Price Discrimination
TLDR
- Standard domains are not vulnerable to price discrimination.
- Price discrimination is allowed for premium domains.
- Fee classes used for price discrimination are opaque to registrants.
- Phased rollouts add to the risk of price discrimination.
- Price discrimination encourages fee class bloat (aka re-tiering).
Overview
Price discrimination is a tactic where customers are charged differing prices for identical services. To accomplish this, a seller must have a way of determining which customers are willing to pay more and how much more they are willing to pay.
Registry Premium Domains Only
Only registry premium domains are vulnerable to the price discrimination tactics described below.
Standard Domains
Domains in the standard
fee class benefit from identical pricing protections. The renewal price for these domains can be increased, but must be increased for everyone at the same time. That means standard domains are not vulnerable to significant price discrimination.
Premium Domains
For registrants, the worst case scenario is that premium domains are vulnerable to individualized price discrimination. The best-case scenario is that premium domains might need to have identical renewal prices for each fee class which makes them vulnerable to cohort-based price discrimination.
In 2022 Domain Name Wire asked ICANN if registries are allowed to move premium domains between fee classes and received the following response (emphasis added, truncated):
ICANN circa 2022
In the hypothetical scenario you presented (“[…] this name has been singled out to move to another of the premium pricing tiers while other names haven’t.”), one of the things that comes to mind is whether or not the RO’s approach would be consistent with the requirement regarding maintaining uniform pricing. … However, … it would be necessary to review all details … These details include prices at the time of the renewal and whether the exceptions stated in Article 2.10 (c) apply to the case at hand – whether the registrant agreed to a higher renewal price at the time of registration
The base registry agreement does not mention premium domains, fee classes (aka tiers), or anything related to the price discrimination strategies used with premium domains. The exceptions are broad and registrants of premium domains very likely have no price protections because price protections are being waived at the time of initial registration.
Even if moving domains between non-standard fee classes is forbidden, there is no limit to the number of fee classes that can be created by registries and registrants of premium domains are still vulnerable to cohort-based price discrimination.
Opaque Fee Classes
In the above hypothetical scenario where premium domains are moved between fee classes, whether it is allowed or forbidden may be moot. Non-standard fee classes are not exposed to registrants, so it would be extremely difficult for a registrant to prove the fee class history of their domain.
Phased Rollouts
Sometimes registries will make premium domains available in a phased rollout where they are priced high initially and have the price reduced gradually over a short period of time. Participating in a phased rollout has the risk of self-selecting for future price discrimination because registrants participating in the early phases can be assumed to be the least price sensitive.
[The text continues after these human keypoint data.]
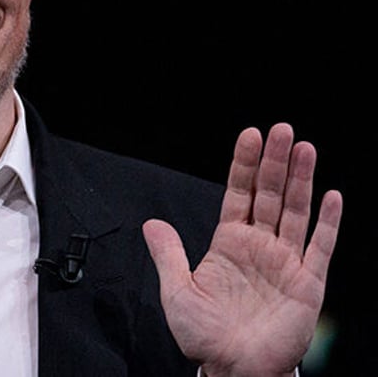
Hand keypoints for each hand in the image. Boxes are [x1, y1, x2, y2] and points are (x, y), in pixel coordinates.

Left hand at [142, 123, 342, 376]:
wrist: (234, 370)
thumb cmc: (205, 336)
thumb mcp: (177, 292)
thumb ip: (169, 255)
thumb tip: (151, 223)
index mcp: (229, 243)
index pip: (239, 193)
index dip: (244, 164)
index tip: (250, 135)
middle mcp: (259, 246)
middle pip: (270, 194)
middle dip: (276, 161)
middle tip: (282, 128)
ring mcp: (285, 262)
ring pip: (296, 212)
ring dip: (302, 180)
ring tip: (305, 147)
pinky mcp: (307, 284)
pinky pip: (320, 248)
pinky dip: (327, 223)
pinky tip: (331, 196)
Additionally, since nothing limits the number of fee classes a registry can create, each phase in a phased rollout may have a different fee class. This is important to understand if the base registry agreement is interpreted to give registrants the best-case scenario described above. This makes it possible for registries to group similar registrants into the same fee class which enables cohort-based price discrimination. Even worse, nothing forbids the creation of extremely narrow, or individual fee classes. For example, there are not any rules against a registry creating a unique fee class of cat
for the domain cat.invalid
.
That makes registrants who participate in the early phases of phased rollouts a great target for price increases. Unless the registries contractually guarantee a limit on price increases, registrants who self-select into valuable fee classes should assume they are increasing their risk of being subjected to higher renewal prices in the future.
Fee Class Bloat
Fee class bloat, sometimes referred to as re-tiering, can occur if a registry continuously adds premium fee classes in an attempt to optimize price discrimination. Having an undefined, unlimited number of fee classes places an unreasonable burden on registrars. While registries only need to consider the fee classes for themselves, registrars need to manage the fee classes for hundreds of registries.
The primary reason for this is to enable more targeted price discrimination. By grouping similar, high-value domains together, a registry can apply price increases to that specific cohort in the future. This practice is opaque to registrants as they have no visibility into these behind-the-scenes classifications.
This also places an unreasonable burden on registrars, who must manage the complex and constantly changing fee class lists from hundreds of different registries. If registrars decide to stop supporting TLDs that engage in excessive re-tiering, the value and utility of those TLDs would be diminished for existing registrants.